Il decreto legge n. 33 del 18 marzo 2026 aveva suscitato grandi aspettative tra gli automobilisti italiani, promettendo un abbassamento dei prezzi dei carburanti grazie al taglio delle accise. Tuttavia, i risultati osservati dopo l'entrata in vigore del provvedimento il 19 marzo non hanno soddisfatto le attese, con riduzioni dei prezzi ben al di sotto dei 24 centesimi al litro previsti.

Disparità regionali e sconti minori del previsto
Le analisi mostrano che, in regioni come la Campania, il calo della benzina è stato di soli 10,3 centesimi al litro, e il gasolio di 10,2 centesimi. Questo si traduce in un risparmio di poco più di 5 euro per un pieno da 50 litri, contro i 12 euro attesi. Anche in altre aree, come Bolzano, Molise e Lazio, le riduzioni sono state insoddisfacenti.

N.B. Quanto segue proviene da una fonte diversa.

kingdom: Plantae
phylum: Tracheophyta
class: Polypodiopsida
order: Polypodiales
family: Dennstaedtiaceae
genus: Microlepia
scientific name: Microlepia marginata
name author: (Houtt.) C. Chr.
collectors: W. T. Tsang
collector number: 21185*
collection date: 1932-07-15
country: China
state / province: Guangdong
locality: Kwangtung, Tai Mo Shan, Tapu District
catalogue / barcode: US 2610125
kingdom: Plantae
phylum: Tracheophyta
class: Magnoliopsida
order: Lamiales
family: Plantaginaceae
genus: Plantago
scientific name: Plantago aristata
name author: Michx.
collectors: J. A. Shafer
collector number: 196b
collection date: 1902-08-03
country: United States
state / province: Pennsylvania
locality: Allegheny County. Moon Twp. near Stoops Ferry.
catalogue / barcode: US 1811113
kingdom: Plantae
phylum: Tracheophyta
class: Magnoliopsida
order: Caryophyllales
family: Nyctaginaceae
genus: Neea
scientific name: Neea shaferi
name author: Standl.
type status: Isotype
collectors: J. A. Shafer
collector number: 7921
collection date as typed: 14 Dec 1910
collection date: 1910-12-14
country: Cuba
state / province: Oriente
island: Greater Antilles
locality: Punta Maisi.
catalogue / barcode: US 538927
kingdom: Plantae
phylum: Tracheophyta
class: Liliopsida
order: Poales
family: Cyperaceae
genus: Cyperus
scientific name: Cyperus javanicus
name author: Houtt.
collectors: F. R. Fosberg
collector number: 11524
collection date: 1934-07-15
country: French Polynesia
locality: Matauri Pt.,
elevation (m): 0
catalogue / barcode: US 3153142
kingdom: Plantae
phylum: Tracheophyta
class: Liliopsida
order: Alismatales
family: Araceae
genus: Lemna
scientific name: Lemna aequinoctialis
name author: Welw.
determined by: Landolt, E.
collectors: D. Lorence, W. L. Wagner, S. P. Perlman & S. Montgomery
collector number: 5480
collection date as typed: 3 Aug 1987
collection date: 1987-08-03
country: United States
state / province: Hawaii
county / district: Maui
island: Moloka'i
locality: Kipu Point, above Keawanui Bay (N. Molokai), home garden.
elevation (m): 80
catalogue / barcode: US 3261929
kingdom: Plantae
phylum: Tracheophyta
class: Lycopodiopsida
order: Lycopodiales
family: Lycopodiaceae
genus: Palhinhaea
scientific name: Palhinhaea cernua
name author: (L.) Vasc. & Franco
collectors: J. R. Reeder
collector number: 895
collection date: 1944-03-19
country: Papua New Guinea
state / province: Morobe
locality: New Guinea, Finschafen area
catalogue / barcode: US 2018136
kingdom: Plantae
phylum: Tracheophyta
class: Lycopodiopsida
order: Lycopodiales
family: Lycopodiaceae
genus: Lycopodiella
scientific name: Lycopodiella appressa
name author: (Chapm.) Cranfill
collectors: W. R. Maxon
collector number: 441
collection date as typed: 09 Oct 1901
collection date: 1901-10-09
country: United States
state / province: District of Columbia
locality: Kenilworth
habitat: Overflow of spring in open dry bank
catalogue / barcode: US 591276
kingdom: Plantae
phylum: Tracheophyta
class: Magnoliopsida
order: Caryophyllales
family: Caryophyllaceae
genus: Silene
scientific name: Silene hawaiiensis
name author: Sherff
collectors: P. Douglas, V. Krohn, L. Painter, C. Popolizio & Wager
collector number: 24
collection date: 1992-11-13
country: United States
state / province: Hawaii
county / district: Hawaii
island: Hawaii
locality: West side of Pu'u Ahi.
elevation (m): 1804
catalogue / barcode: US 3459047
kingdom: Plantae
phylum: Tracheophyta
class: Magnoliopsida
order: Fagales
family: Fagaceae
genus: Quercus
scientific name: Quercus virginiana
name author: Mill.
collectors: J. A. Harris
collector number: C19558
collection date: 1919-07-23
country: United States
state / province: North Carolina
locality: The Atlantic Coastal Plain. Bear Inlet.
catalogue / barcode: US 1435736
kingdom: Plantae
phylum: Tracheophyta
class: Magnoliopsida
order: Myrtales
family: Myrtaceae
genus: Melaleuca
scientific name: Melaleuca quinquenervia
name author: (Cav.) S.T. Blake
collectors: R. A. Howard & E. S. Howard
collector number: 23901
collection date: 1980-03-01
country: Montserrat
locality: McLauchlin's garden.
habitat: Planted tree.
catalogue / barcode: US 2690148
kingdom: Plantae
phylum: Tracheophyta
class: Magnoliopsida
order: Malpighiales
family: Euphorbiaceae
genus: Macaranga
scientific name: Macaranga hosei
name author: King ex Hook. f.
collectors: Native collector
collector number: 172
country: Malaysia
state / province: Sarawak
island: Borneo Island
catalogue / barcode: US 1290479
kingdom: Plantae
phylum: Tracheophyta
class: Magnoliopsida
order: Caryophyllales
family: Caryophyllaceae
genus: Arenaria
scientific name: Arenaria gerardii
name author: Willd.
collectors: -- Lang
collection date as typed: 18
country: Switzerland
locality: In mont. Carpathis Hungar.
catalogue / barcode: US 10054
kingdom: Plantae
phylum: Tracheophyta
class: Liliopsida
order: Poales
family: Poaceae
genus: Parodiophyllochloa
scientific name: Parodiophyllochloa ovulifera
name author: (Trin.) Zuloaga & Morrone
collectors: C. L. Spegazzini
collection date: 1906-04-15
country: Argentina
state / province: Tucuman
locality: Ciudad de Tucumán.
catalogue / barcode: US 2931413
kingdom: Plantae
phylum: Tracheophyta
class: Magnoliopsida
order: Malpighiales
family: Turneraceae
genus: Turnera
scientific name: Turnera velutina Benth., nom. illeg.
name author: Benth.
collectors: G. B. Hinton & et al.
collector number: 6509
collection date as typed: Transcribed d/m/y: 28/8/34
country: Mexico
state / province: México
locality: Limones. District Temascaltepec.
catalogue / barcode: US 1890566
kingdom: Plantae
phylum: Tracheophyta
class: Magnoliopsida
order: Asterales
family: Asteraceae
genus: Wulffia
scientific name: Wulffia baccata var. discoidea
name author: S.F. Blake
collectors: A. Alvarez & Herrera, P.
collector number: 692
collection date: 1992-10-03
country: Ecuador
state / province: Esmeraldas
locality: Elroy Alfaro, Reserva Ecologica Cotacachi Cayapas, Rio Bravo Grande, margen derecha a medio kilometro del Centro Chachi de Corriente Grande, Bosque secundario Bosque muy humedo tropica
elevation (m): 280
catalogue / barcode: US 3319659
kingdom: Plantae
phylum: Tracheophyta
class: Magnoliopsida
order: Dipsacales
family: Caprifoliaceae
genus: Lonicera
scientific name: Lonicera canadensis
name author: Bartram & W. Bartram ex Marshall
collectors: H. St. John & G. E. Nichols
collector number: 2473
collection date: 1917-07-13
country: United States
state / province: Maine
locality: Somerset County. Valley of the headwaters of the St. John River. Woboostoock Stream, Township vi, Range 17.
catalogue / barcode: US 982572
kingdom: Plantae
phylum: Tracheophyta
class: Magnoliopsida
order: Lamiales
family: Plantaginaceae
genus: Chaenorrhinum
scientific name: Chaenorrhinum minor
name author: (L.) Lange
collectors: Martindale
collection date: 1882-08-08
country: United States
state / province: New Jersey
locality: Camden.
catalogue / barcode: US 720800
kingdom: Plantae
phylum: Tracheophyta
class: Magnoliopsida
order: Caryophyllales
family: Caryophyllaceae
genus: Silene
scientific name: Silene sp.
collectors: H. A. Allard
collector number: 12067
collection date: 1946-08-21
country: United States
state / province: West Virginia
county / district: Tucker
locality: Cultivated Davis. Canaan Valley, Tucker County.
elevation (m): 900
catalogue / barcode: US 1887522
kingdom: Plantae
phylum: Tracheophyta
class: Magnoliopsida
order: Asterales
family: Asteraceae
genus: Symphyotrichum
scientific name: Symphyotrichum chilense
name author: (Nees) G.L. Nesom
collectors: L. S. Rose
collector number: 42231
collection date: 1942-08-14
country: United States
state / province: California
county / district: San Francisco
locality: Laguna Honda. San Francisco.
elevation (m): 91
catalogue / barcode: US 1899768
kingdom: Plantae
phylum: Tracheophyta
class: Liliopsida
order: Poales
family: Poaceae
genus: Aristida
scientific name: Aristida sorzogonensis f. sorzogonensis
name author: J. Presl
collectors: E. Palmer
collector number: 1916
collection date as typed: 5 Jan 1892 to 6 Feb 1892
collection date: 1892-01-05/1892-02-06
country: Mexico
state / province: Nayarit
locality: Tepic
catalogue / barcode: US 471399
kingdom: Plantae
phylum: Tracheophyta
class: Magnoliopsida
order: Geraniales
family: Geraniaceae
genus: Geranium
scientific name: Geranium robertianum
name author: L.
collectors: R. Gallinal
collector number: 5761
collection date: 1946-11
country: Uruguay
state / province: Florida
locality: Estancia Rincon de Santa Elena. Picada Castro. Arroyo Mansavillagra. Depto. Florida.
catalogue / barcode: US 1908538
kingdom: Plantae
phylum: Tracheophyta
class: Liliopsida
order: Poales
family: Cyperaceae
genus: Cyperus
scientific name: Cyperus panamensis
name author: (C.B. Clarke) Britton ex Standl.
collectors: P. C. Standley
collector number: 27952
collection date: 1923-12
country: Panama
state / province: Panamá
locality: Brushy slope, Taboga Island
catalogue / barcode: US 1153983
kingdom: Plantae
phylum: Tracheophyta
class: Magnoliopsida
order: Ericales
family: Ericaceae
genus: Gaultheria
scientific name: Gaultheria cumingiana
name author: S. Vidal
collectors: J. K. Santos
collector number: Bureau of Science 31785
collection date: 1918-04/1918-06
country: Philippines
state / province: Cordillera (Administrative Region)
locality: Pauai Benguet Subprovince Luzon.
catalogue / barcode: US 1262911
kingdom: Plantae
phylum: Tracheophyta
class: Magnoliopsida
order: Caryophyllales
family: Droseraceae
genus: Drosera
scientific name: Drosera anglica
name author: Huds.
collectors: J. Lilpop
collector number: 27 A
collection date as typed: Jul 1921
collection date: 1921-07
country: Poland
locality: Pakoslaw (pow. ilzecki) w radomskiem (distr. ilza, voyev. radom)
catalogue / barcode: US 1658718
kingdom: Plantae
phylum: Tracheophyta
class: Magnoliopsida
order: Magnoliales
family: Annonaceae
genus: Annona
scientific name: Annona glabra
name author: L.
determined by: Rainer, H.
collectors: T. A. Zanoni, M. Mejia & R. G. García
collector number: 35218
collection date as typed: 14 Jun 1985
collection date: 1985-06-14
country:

Le associazioni dei consumatori hanno sollecitato i cittadini a segnalare prezzi eccessivi, mentre il Codacons ha denunciato listini alla pompa ingiustificatamente elevati. I prezzi medi dovrebbero essere di 1,64 euro al litro per la benzina e 1,88 euro per il gasolio, ma in realtà sono molto più alti, superando in molte zone i 2 euro al litro.

La durata limitata del provvedimento e l'andamento incerto del mercato internazionale contribuiscono all'incertezza. Intanto, cresce il malcontento tra i consumatori, con accuse di comportamenti opportunistici da parte dei distributori che non hanno trasferito integralmente il beneficio fiscale agli utenti finali.